Around Delhi, as Modi’s government prepares to take over the reins as G20 chair, the talk is of “India’s moment”. But what kind of moment is this? How far is India’s pivotal role conditioned by poly-crisis?

At the end of September I had the great privilege of spending some time with the amazing team of the Center for Policy Research (CPR) in New Delhi headed by Yamini Aiyar.

To say I had a stimulating time talking to folks like Yamini, Pratap Mehta, Navroz Dubash, Mekhala Krishnamurthy and the many people they introduced me to, would be an understatement. I think you can tell from the energy of this keynote on the global policy crisis and “India’s moment”.

The session with Shivshankar Menon and Sushant Singh I refer to in my keynote, is here.

In the keynote I riff on Keynes and the passage that dominated so much of our thinking in 2020-2021: “anything we can actually do we can afford”. It seems a lifetime ago that I wrote this Chartbook on that theme.

Chartbook on Shutdown: Keynes and why we can afford anything we can do.

Shutdown is out next week. Order it here (if in the US). Shutdown is pacy. It is the shortest and most fast-moving book I’ve written. There are a lot of weighty themes that spin off from it – critical macrofinance, Treasury markets, fascism, universal owners and vaccine geopolitics etc, etc. A lot of stuff to mull over at more length in the newsletter…
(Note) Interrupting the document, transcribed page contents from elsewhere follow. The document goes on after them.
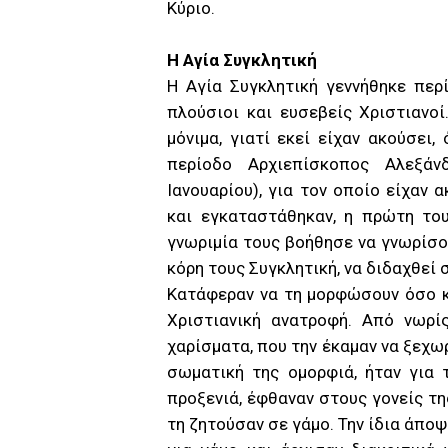
Κύριο.
Η Αγία Συγκλητική
Η Αγία Συγκλητική γεννήθηκε περί
πλούσιοι και ευσεβείς Χριστιανο
μόνιμα, γιατί εκεί είχαν ακούσει,
περίοδο Αρχιεπίσκοπος Αλεξάν
Ιανουαρίου), για τον οποίο είχαν 
και εγκαταστάθηκαν, η πρώτη του
γνωριμία τους βοήθησε να γνωρίσου
κόρη τους Συγκλητική, να διδαχθεί
Κατάφεραν να τη μορφώσουν όσο κ
Χριστιανική ανατροφή. Από νωρί
χαρίσματα, που την έκαμαν να ξεχω
σωματική της ομορφιά, ήταν για 
προξενιά, έφθαναν στους γονείς της
τη ζητούσαν σε γάμο. Την ίδια άποψ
Think about the limits of what we can “actually do” we have run up against since 2020.

With Pratap Mehta the following day this became a wide-ranging discussion about liberal politics and government in the age of polycrisis. Truly a privilege to be in such company.

Amongst the other panels at the Dialogues I recommend this totally fascinating conversation about the situation of Indian agriculture and whether or nor the Indian countryside is facing a stalled transition.
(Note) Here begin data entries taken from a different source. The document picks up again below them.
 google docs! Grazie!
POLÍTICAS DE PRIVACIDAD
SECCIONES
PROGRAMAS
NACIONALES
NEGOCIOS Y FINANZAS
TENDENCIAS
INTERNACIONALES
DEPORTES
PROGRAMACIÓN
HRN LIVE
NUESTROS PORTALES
The on-going air pollution crisis is an extraordinarily revealing lens through which to view India’s politics and political economy.

Finally, the idea of the emancipatory but unlivable city was articulated in this fascinating session on the “Cities of Delhi”

The positive energy around the CPR Dialogues, including the swarms of delightfully enthusiastic undergraduate students, was deeply impressive. All the more so since such a shadow hangs over the entire enterprise. In early September CPR was subjected to a gratuitous and intimidatory raid by the Indian tax authorities on specious allegations. Days later Oxfam India and a Bengaluru-based media foundation IPSMF were subjected to similar raids, which involve lock-ins of staff and the impounding of cellphones and computers.

CPR responded by stating that it holds itself to the “highest standards of compliance” and remains committed to “rigorous research” on policy making in India. Long may that remain the case.

In the keynote I ended up imagining a conversation between Keynes and Clausewitz on the theme of “what we can actually do we can afford”. In a situation of war, what we can “actually do” is defined in large part not just by the fog of war, but by the actions of our enemies.